<<<<

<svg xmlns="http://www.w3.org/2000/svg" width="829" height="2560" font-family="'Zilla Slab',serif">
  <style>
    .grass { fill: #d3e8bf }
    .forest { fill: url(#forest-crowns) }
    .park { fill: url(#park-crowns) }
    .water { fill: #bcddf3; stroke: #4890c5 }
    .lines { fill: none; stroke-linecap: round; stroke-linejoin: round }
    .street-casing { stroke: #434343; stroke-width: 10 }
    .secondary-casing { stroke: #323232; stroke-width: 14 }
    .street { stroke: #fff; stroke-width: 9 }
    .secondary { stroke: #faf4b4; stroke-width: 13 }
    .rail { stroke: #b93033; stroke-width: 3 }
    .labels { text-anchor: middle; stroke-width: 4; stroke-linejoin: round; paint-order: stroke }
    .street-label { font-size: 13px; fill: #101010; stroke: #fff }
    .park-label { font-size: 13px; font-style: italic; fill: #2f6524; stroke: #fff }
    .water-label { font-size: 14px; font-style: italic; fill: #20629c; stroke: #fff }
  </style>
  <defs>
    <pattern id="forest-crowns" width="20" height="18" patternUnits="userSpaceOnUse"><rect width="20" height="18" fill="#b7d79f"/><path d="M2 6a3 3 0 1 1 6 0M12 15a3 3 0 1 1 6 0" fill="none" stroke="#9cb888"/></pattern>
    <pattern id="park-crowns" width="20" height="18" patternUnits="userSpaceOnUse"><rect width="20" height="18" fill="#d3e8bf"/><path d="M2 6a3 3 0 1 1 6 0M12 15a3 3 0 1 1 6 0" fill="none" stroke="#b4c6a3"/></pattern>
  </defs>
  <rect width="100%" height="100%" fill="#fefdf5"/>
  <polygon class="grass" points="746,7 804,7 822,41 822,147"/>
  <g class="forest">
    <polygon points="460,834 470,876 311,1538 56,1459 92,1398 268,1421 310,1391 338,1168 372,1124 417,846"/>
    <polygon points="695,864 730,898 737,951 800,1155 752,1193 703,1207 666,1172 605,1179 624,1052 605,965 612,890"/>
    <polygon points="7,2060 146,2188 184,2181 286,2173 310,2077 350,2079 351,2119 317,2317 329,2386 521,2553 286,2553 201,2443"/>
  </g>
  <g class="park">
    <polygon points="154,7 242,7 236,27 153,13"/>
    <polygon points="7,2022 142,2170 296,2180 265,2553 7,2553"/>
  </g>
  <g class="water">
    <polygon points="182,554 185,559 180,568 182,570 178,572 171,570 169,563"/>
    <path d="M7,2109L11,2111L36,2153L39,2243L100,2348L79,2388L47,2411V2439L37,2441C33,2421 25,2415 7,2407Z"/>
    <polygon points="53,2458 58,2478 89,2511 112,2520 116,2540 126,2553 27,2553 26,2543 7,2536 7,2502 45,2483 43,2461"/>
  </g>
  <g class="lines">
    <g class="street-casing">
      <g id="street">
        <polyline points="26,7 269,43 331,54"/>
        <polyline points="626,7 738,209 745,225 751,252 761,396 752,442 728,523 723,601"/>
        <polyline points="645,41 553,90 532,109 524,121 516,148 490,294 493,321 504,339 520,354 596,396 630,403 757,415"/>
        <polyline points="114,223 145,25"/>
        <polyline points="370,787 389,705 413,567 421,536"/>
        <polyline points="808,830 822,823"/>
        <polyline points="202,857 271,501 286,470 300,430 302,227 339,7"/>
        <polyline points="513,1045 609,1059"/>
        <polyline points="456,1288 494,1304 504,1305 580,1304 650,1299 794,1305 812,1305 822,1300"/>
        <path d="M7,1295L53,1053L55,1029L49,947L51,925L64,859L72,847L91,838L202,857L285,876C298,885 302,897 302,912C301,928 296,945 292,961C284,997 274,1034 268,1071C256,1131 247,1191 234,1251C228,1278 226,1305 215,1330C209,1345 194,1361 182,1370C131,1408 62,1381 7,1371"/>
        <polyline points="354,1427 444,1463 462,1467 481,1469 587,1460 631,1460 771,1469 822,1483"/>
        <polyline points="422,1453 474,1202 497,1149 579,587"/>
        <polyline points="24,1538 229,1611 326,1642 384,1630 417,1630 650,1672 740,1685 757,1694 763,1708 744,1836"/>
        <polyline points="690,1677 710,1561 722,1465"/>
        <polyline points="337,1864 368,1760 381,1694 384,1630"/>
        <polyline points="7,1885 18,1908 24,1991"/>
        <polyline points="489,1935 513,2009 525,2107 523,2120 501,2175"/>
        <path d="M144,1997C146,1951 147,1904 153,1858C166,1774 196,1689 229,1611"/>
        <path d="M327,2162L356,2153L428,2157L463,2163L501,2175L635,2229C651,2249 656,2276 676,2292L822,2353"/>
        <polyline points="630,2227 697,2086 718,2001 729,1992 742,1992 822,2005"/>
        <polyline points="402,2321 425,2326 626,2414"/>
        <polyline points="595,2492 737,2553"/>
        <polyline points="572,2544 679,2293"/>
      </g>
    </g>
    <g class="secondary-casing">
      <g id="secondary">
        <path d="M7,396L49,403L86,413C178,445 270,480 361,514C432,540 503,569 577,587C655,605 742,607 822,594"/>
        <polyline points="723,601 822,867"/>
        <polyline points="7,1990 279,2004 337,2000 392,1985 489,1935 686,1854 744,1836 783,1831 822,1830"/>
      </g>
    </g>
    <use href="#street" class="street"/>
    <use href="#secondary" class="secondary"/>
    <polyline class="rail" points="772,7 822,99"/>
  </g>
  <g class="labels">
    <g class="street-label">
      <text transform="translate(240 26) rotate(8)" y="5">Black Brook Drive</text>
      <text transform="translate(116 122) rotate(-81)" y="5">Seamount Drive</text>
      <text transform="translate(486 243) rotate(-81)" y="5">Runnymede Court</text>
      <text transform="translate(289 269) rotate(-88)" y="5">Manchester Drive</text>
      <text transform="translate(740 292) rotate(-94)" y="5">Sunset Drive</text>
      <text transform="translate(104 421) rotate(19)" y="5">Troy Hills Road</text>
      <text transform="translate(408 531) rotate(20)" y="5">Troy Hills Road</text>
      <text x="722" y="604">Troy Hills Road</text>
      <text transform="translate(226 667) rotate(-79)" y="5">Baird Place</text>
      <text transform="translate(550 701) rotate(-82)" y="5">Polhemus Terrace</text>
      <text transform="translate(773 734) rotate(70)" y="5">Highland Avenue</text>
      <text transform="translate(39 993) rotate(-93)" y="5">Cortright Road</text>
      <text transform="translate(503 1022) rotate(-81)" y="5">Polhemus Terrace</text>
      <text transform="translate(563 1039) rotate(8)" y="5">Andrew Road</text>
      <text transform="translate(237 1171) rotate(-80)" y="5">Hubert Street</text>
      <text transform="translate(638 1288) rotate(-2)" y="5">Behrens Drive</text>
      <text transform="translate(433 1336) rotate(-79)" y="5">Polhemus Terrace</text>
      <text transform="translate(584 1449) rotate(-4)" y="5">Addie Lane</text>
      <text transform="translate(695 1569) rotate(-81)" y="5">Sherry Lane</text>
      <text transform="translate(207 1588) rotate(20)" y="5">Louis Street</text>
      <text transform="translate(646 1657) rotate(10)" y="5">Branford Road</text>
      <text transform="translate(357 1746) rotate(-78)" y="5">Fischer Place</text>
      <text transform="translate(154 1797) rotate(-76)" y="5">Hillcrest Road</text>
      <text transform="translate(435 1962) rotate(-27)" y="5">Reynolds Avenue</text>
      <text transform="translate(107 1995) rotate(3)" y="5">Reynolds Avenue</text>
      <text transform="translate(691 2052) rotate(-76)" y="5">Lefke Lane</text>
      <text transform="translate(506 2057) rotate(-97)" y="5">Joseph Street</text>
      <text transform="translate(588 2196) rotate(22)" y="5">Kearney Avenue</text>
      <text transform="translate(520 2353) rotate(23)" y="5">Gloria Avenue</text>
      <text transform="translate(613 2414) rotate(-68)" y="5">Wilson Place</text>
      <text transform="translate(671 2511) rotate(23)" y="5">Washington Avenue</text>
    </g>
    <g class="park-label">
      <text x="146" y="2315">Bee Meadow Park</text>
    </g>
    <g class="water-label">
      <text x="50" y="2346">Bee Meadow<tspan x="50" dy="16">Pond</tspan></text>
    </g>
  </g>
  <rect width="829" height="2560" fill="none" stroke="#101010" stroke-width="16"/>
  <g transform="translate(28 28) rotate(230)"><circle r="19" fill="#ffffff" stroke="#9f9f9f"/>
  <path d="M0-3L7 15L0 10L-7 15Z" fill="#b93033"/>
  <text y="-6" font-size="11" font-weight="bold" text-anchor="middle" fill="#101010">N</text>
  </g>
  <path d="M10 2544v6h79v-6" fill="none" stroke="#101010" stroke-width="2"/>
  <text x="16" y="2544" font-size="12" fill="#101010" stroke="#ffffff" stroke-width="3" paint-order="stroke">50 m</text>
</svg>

>>>>

**Task details**
From the records above, copy each line in which the string "lines" occurs.

**Task answer**
    .lines { fill: none; stroke-linecap: round; stroke-linejoin: round }
  <g class="lines">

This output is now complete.